Cheryl Ann Moore stepped into the state’s busiest driver’s licensing center, got a ticket with the number C809 on it and a clipboard with a pen attached by rubber band, and began her long wait Thursday to become a properly documented voter. Six blocks away, inside an ornate and crowded City Hall courtroom, a lawyer was arguing before the Pennsylvania Supreme Court that the state’s controversial new voter ID law would strip citizens of their rights and should be enjoined. Just outside, on Thomas Paine Plaza, the NAACP president was inveighing against a modern-day poll tax at a boisterous rally of a few hundred opponents. Moore bent over a folding table and carefully filled out the form a Pennsylvania Department of Transportation worker had given her, in the first line she would stand in that day. Her ticket was time-stamped 11:38 a.m. and gave an estimated wait time of 63 minutes, which, said Moore, didn’t seem so bad. She had been registered to vote since she was 19, and now she was 54.
“I’m on vacation this week,” she said, “so I thought, ‘Let me just get this done now,’ because by the time we get to November, you won’t be able to get in this place.” She looked around. Nearly all of the 200 plastic chairs in the long room were filled with her fellow citizens — people trying to get licenses to drive mixed in with people trying to get licenses to vote. The bin on the wall that held applications for the “Pa. voting ID” was empty.

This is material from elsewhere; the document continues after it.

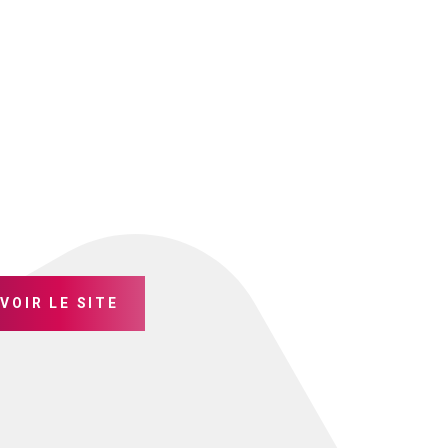
VOIR LE SITE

When the state’s legislature in March enacted one of the toughest ID laws in the nation, with the support of no Democrats and all but three Republicans, Gov. Tom Corbett (R) said it would “prevent people from cheating in our elections” in a state where Democrats have a registration advantage of 1.1 million people. The Republican majority leader, Mike Turzai, then boasted that the new law “is going to allow Governor Romney to win” the state, which inflamed an already charged debate.